Material provided:
■ ■ ■ ■ ■ ■ ■
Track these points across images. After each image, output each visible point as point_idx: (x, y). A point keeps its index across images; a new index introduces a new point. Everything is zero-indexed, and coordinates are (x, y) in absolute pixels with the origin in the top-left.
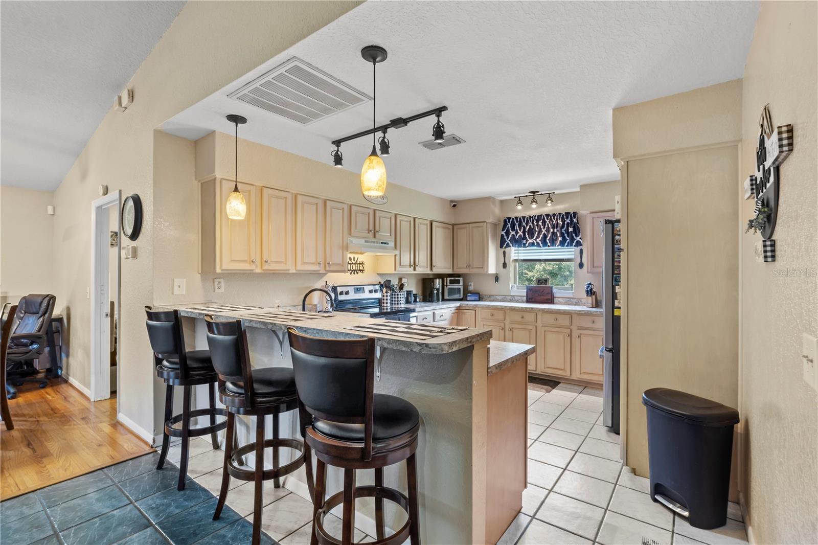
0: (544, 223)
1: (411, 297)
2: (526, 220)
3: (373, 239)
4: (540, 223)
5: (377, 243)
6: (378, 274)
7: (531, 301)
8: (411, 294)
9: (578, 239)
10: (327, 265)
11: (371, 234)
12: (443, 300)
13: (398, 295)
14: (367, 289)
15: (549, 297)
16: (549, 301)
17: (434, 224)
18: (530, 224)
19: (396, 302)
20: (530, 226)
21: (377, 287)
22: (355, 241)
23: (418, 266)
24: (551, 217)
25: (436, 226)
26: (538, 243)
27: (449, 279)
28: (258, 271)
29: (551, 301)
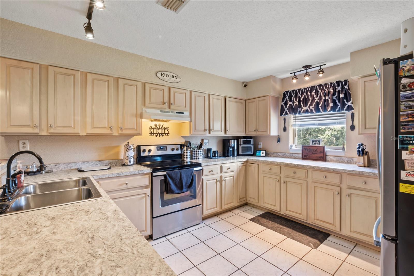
0: (317, 92)
1: (210, 153)
2: (301, 91)
3: (168, 110)
4: (313, 93)
5: (172, 112)
6: (182, 136)
7: (305, 158)
8: (210, 151)
9: (349, 104)
10: (119, 129)
11: (166, 106)
12: (238, 155)
13: (196, 152)
14: (169, 148)
15: (321, 155)
16: (321, 159)
17: (227, 99)
18: (305, 94)
19: (195, 157)
20: (305, 96)
21: (179, 146)
22: (149, 110)
23: (212, 130)
24: (323, 87)
25: (229, 101)
26: (311, 110)
27: (242, 140)
28: (44, 133)
29: (323, 158)
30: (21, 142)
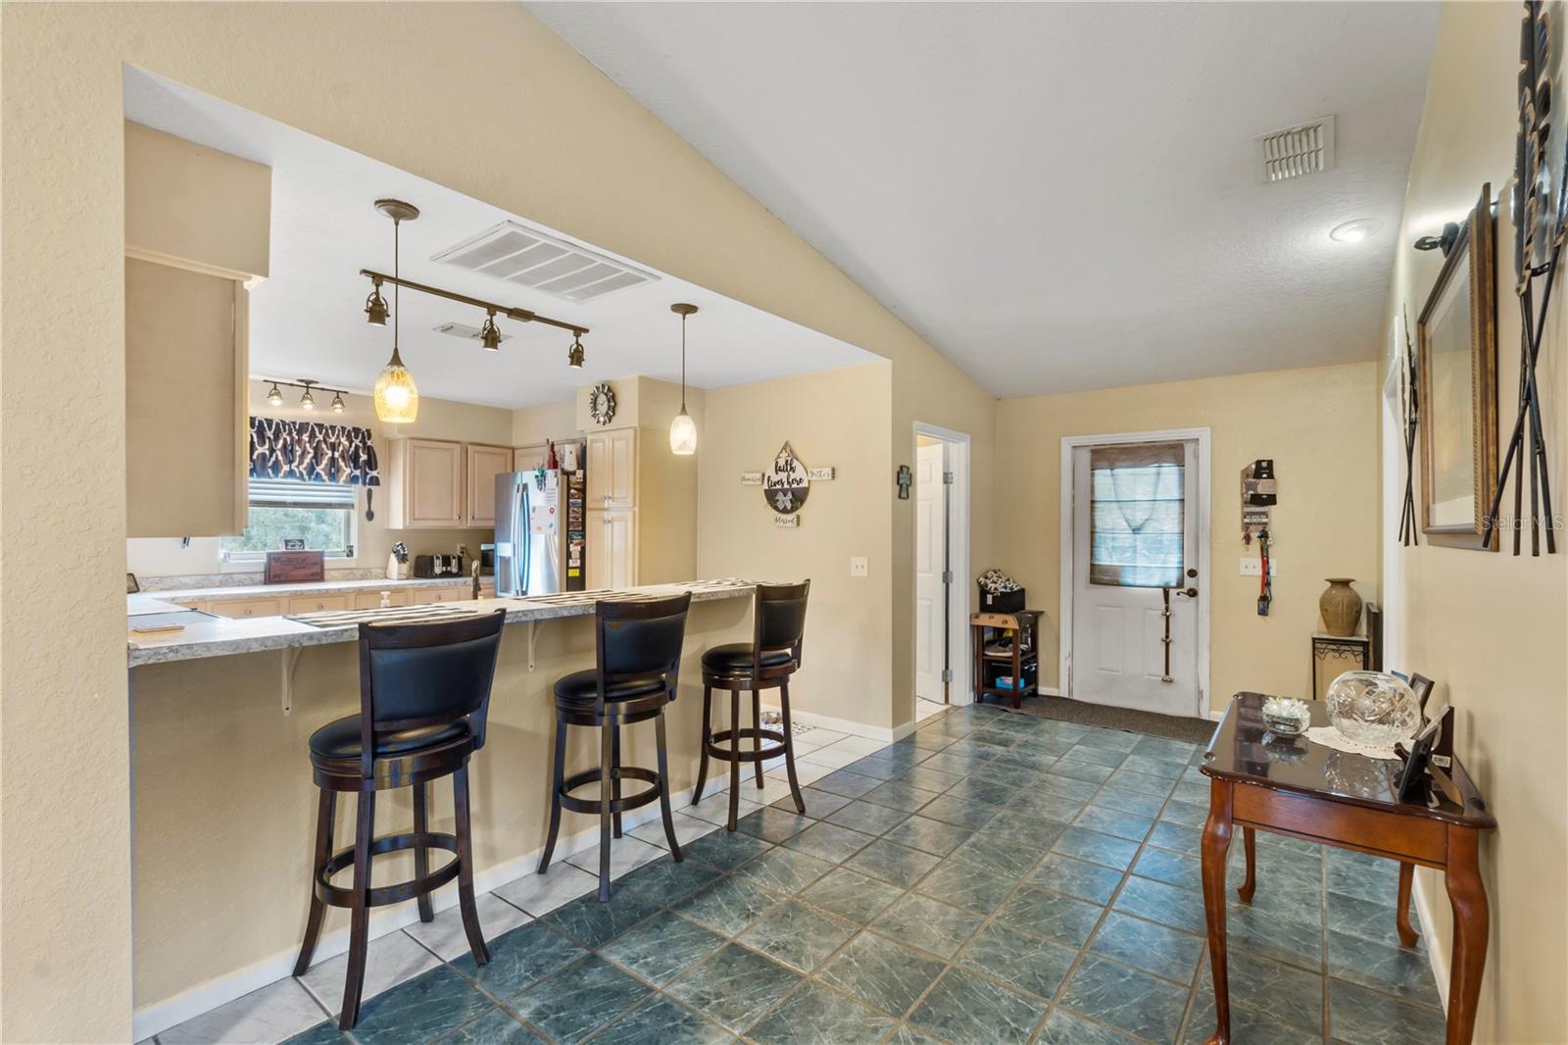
0: (312, 436)
4: (305, 437)
7: (277, 579)
9: (374, 473)
15: (316, 570)
16: (316, 577)
18: (285, 435)
20: (285, 439)
24: (327, 430)
26: (301, 473)
29: (319, 577)
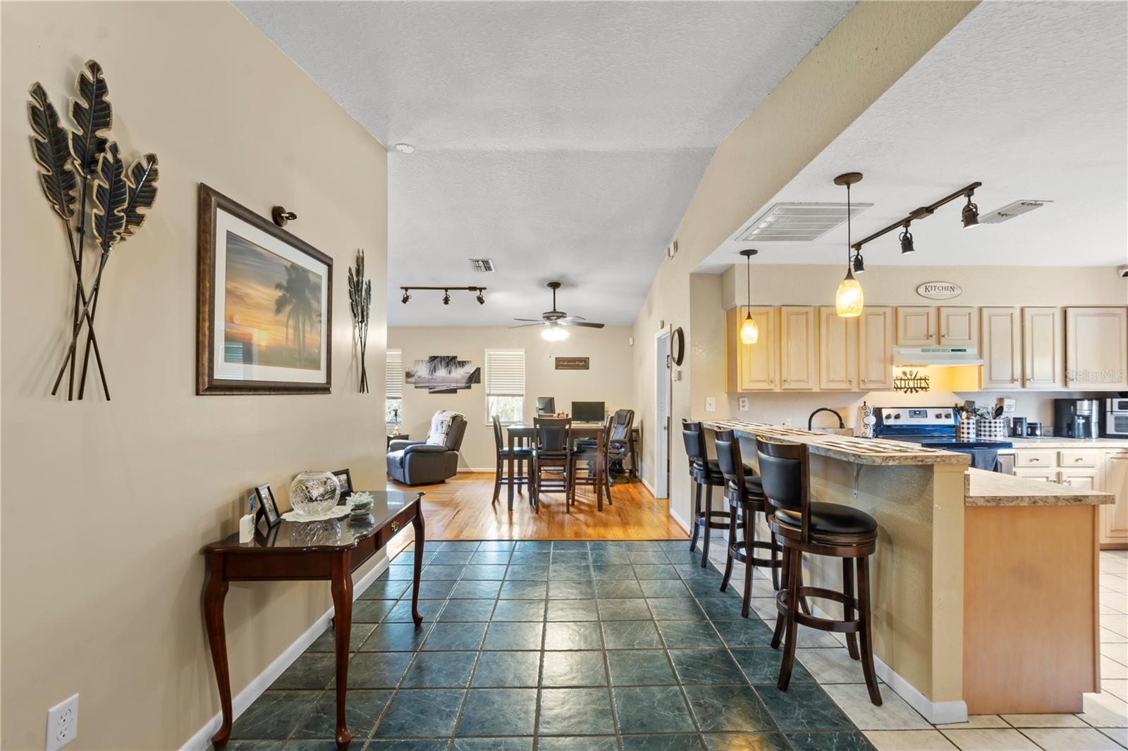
1: (1021, 427)
3: (936, 347)
5: (943, 351)
6: (954, 392)
8: (1021, 423)
10: (861, 382)
11: (933, 340)
13: (990, 423)
14: (931, 413)
17: (1070, 312)
19: (987, 433)
21: (951, 411)
22: (903, 351)
23: (1029, 380)
25: (1077, 315)
28: (778, 390)
30: (741, 399)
■ ■ ■ ■ ■ ■ ■
Problem to solve:
Starting at the very beginning of the listing, reproduce it verbatim and stop after the line that contains "12: (443, 300)". Leave the pictures out of your copy.

Task solution:
Track these points across images. After each image, output each visible point as point_idx: (x, y). A point keeps its index across images; a new index introduces a new point. Everything is zero-indexed, and coordinates are (x, y) in absolute pixels with the origin in the top-left.
0: (544, 223)
1: (411, 297)
2: (526, 220)
3: (373, 239)
4: (540, 223)
5: (377, 243)
6: (378, 274)
7: (531, 301)
8: (411, 294)
9: (578, 239)
10: (327, 265)
11: (371, 234)
12: (443, 300)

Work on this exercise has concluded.